[Collected data]

——————————

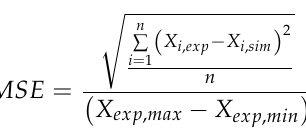
Table 2. RMSE value of water depth and velocity components.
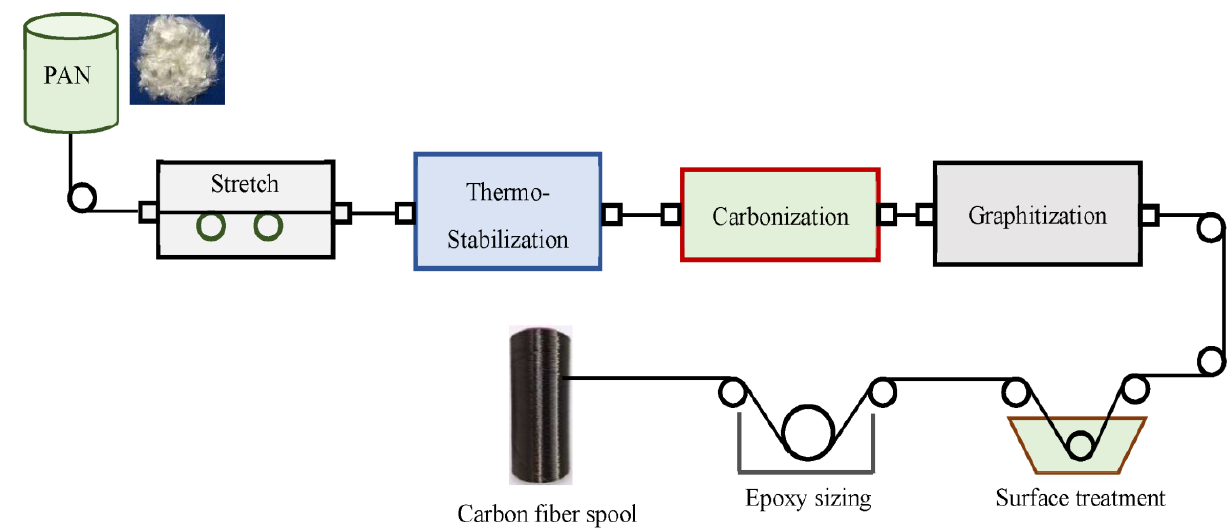
Figure 2. Carbon fiber production using PAN precursor.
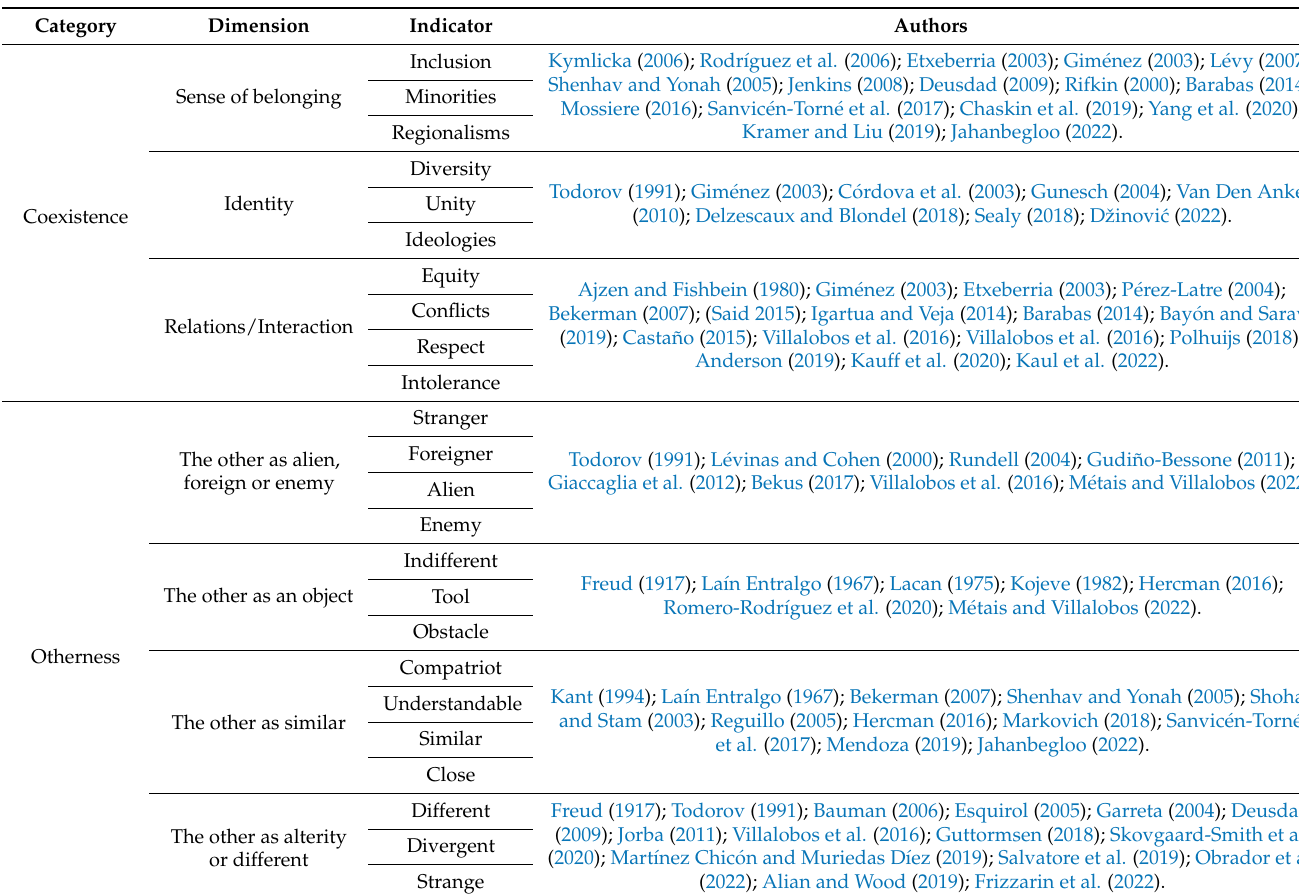
Table 2. Categories and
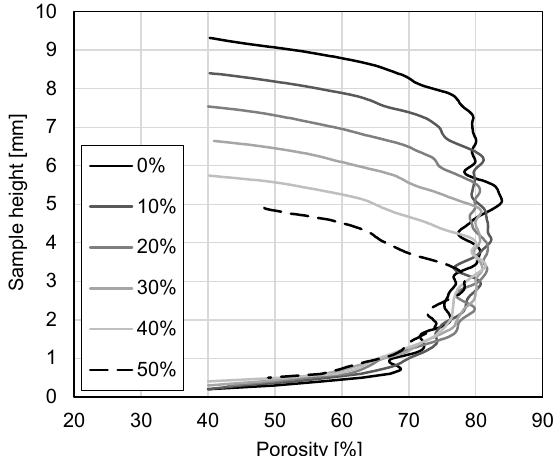
Figure 14. Cross-section porosity of APM foam sample 1 in dependence on the sample height and deformation.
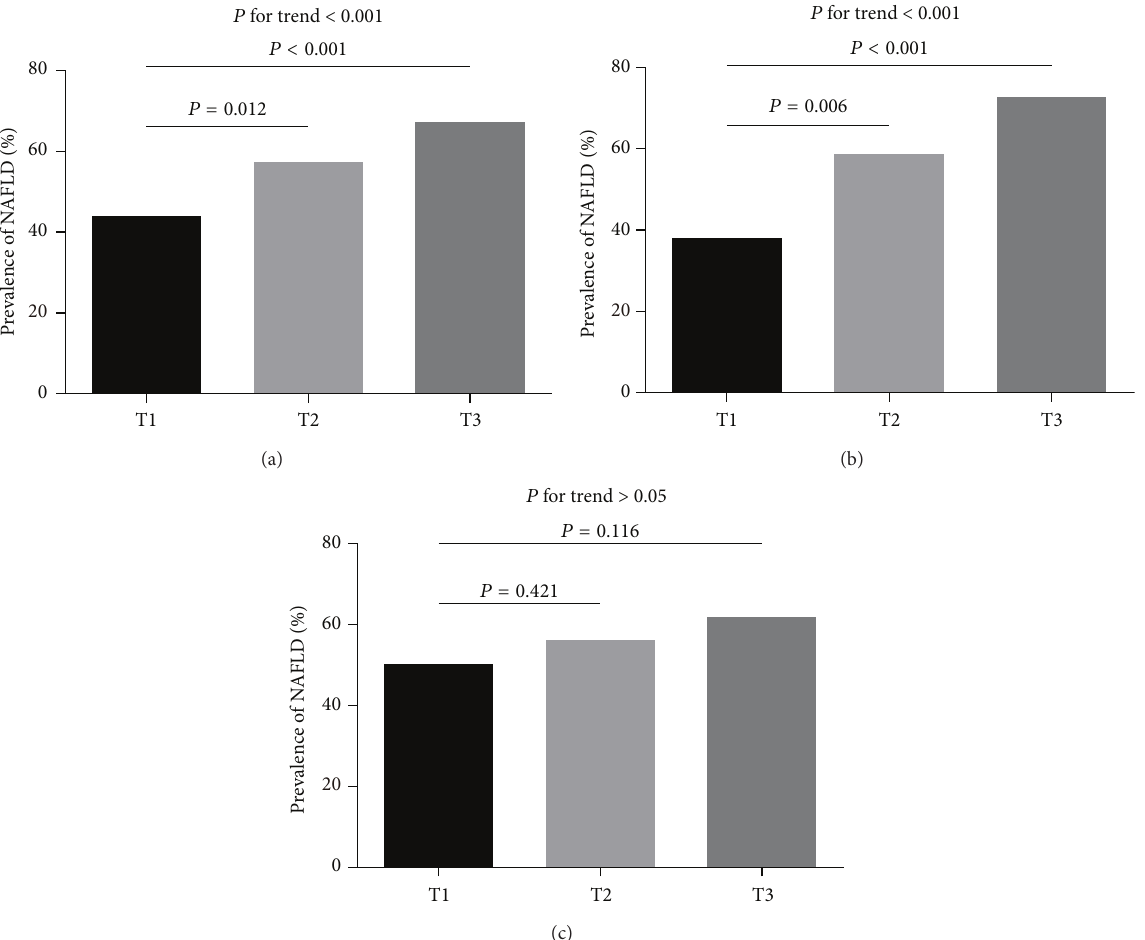
Figure 1: Prevalence of NAFLD according to tertiles of SUA. T1, T2, and T3 represent tertile 1, tertile 2, and tertile 3 of SUA in total subjects (a), in men (b), and in women (c),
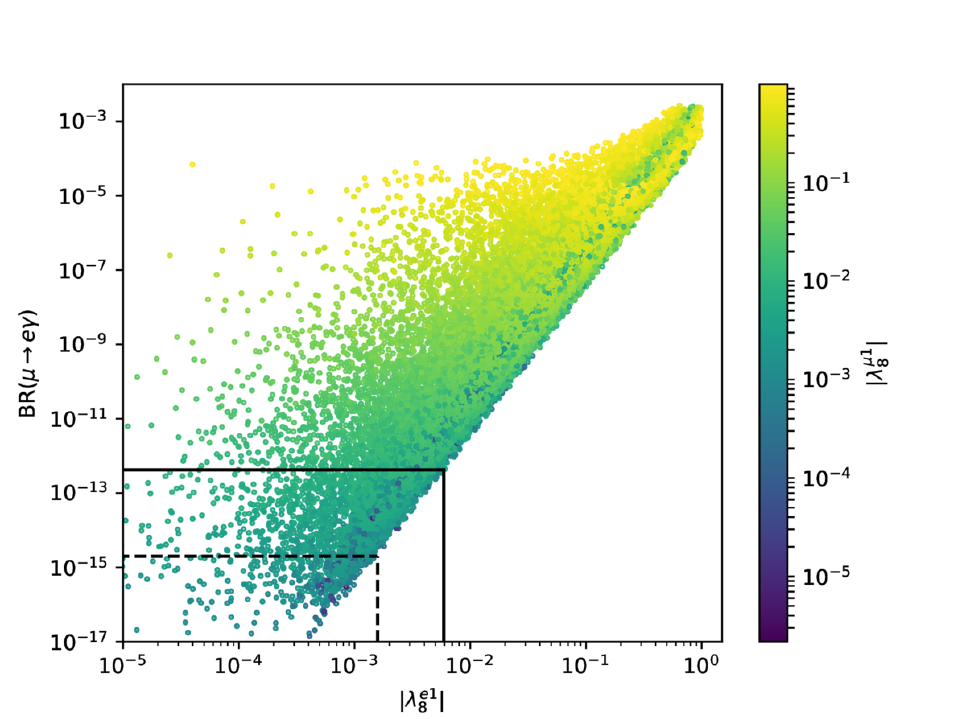
Figure 5 . Branching ratio of the lepton (cid:13)avour violating process (cid:22) ! e(cid:13) versus the DM-electron coupling (cid:21) e 1 . The DM-muon coupling (cid:21) (cid:22) 1 is shown on a colour scale. Also shown are the current 8 8 (solid black line) [69] and expected future (dashed black line) [70] limits on the branching ratio by the MEG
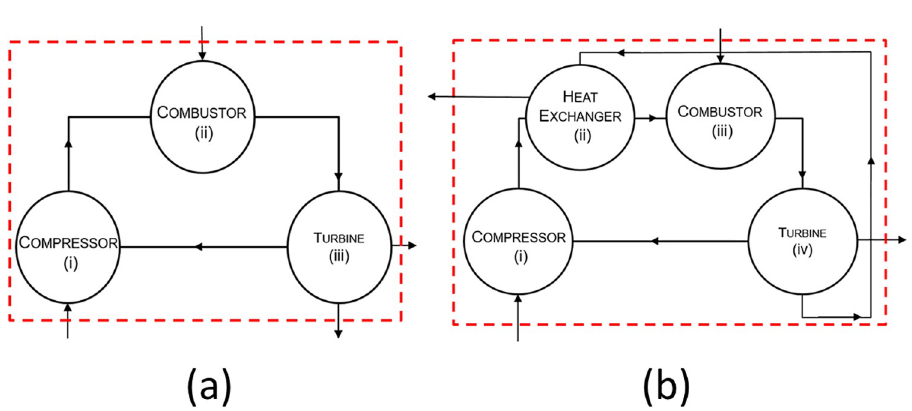
Fig 8. (a) Energy flow diagram for the basic Brayton cycle (B in Table 3) and (b) Energy flow diagram for the Brayton cycle with regeneration (B1 in Table 3). Energy flows are shown between components and across the system boundaries (denoted by dashed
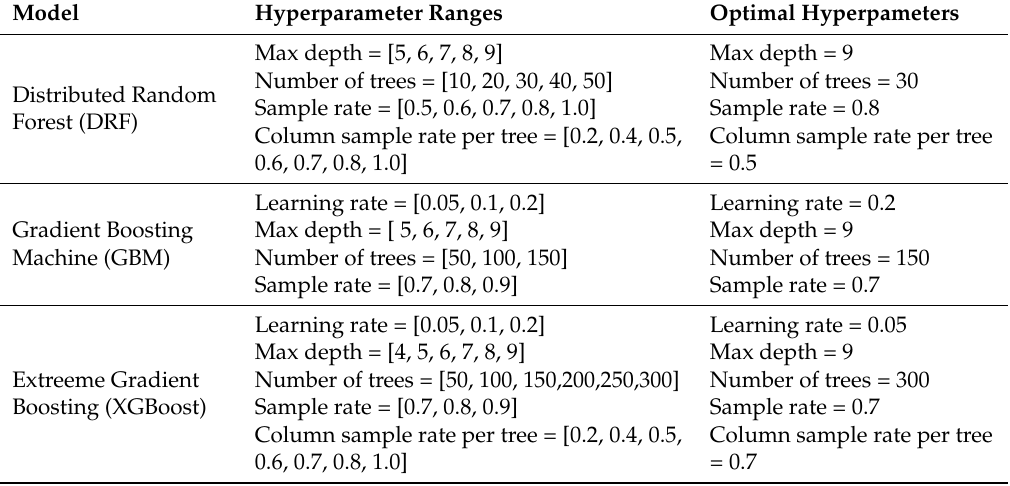
Table A3. Hyperparameter ranges and optimal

——————————

__TASK TO COMPLETE__.
Omit the pictures and print again exactly the lines from the one with "Figure 5 . Branching" through the final line of the entries, both ends included.

__THE COMPLETED TASK__.
Figure 5 . Branching ratio of the lepton (cid:13)avour violating process (cid:22) ! e(cid:13) versus the DM-electron coupling (cid:21) e 1 . The DM-muon coupling (cid:21) (cid:22) 1 is shown on a colour scale. Also shown are the current 8 8 (solid black line) [69] and expected future (dashed black line) [70] limits on the branching ratio by the MEG
Fig 8. (a) Energy flow diagram for the basic Brayton cycle (B in Table 3) and (b) Energy flow diagram for the Brayton cycle with regeneration (B1 in Table 3). Energy flows are shown between components and across the system boundaries (denoted by dashed
Table A3. Hyperparameter ranges and optimal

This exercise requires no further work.